Excerpts from a dataset
<<<<

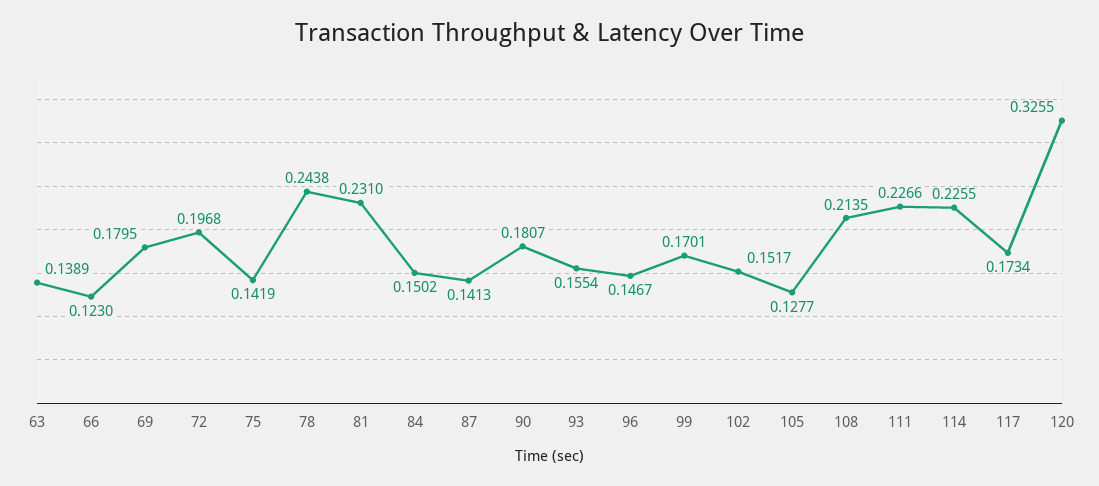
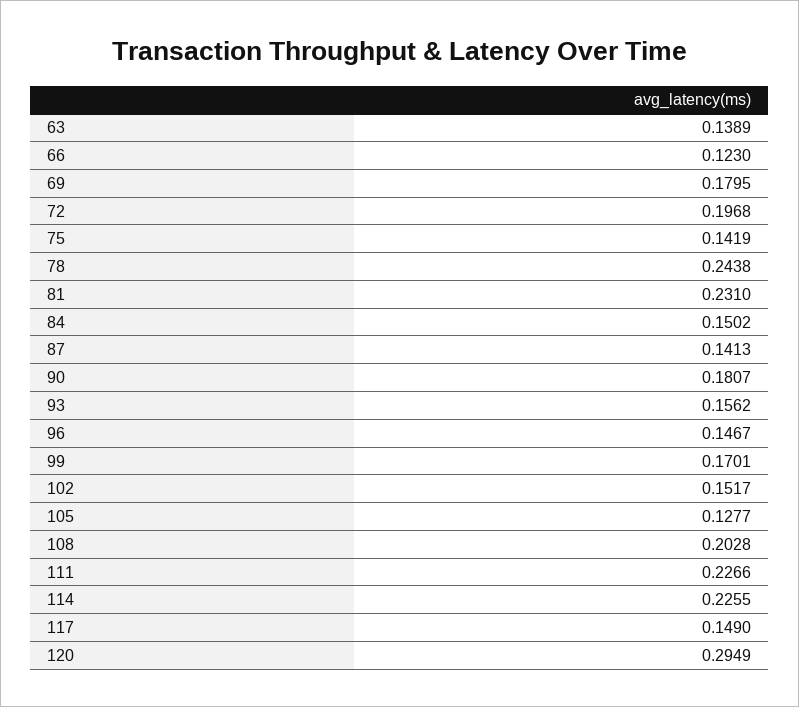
  {
    "63": 0.1389,
    "66": 0.123,
    "69": 0.1795,
    "72": 0.1968,
    "75": 0.1419,
    "78": 0.2438,
    "81": 0.231,
    "84": 0.1502,
    "87": 0.1413,
    "90": 0.1807,
-   "93": 0.1554,
+   "93": 0.1562,
    "96": 0.1467,
    "99": 0.1701,
    "102": 0.1517,
    "105": 0.1277,
-   "108": 0.2135,
+   "108": 0.2028,
    "111": 0.2266,
    "114": 0.2255,
-   "117": 0.1734,
+   "117": 0.149,
-   "120": 0.3255
+   "120": 0.2949
  }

>>>>

__About this task__. Give back each entry verbatim but drop its pictures.

__Response area__.
  {
    "63": 0.1389,
    "66": 0.123,
    "69": 0.1795,
    "72": 0.1968,
    "75": 0.1419,
    "78": 0.2438,
    "81": 0.231,
    "84": 0.1502,
    "87": 0.1413,
    "90": 0.1807,
-   "93": 0.1554,
+   "93": 0.1562,
    "96": 0.1467,
    "99": 0.1701,
    "102": 0.1517,
    "105": 0.1277,
-   "108": 0.2135,
+   "108": 0.2028,
    "111": 0.2266,
    "114": 0.2255,
-   "117": 0.1734,
+   "117": 0.149,
-   "120": 0.3255
+   "120": 0.2949
  }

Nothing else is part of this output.